There is a rule for Dutch that catches etc without a period. But here is also a rule detecting double words, like ‘etc etc’.

When the input contains etc etc, only the second error is reported.


(Andriy) #2

We filter out overlapping rules.
I think some time ago REST API was returning overlapping errors and removing overlaps was done in UI, but recently we added the logic to remove overlaps in LT core code.
I actually have request from users to somehow indicate if there’s no than 1 error rather than pick one.

(Ruud Baars) #3

Hm. I understand overlapping errors is a challenge. But in this case, I had rather have the abbreviation rule reporte twicem than the double word. I can fix that by excluding etc from the double word list.

(Andriy) #4

Looks like it was done in 3.6 and you can potentially define priority for rules:

A new method for removing overlapping errors has been implemented.
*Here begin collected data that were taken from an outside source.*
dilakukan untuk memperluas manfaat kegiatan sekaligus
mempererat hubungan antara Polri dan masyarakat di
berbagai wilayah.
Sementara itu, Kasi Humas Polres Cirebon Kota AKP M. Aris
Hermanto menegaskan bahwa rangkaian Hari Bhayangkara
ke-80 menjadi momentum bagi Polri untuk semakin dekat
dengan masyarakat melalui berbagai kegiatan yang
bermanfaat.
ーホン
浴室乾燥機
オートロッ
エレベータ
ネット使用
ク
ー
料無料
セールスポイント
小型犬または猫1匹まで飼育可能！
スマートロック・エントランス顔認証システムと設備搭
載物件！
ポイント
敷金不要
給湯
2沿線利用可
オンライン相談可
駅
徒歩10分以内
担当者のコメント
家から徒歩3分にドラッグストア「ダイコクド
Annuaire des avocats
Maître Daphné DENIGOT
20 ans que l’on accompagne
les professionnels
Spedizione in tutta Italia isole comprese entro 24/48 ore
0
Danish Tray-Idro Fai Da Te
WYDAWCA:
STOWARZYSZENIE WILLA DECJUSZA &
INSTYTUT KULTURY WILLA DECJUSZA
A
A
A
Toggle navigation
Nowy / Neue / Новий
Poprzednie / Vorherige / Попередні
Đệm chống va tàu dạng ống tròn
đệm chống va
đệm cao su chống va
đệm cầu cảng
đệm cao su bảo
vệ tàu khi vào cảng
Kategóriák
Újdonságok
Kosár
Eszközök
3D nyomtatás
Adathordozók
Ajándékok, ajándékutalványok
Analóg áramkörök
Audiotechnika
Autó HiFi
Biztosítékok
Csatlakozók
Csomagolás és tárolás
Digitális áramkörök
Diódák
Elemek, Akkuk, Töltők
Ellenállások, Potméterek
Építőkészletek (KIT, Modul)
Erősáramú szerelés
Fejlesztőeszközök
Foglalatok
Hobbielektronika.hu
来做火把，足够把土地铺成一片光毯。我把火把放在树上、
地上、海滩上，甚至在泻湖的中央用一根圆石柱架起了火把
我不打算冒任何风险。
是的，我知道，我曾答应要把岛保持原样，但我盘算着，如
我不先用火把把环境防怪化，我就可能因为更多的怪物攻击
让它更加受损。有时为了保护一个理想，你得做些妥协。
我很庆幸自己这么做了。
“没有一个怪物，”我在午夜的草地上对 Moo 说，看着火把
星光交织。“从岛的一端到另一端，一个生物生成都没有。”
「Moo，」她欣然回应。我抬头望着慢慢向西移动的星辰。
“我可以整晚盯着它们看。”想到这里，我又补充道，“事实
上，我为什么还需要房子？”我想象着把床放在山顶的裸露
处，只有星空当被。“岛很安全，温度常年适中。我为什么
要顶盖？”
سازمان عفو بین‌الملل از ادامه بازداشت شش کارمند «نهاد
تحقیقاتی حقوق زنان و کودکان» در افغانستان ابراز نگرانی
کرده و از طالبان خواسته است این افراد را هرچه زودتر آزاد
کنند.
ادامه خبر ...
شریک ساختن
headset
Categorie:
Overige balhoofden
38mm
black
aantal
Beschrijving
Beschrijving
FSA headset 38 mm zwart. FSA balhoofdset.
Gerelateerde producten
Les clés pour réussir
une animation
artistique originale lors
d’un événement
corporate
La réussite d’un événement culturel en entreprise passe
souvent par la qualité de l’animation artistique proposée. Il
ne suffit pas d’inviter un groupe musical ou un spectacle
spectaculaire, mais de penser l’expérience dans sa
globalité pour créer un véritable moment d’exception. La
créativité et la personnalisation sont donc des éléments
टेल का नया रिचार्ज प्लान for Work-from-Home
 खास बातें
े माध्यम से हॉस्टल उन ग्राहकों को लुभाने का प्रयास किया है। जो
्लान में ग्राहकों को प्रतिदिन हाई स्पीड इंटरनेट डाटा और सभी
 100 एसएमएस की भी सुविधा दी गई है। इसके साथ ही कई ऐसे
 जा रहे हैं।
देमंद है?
By default, it is enabled for the HTTP API and LibreOffice outputs, and disabled for the command-line output. If necessary, priorities for rules and categories can bet set in Language.getPriorityForId(String id). Default value is 0, positive integers have higher priority and negative integers have lower priority.

(Ruud Baars) #5

I read that once. But the priority method is not easy to implement.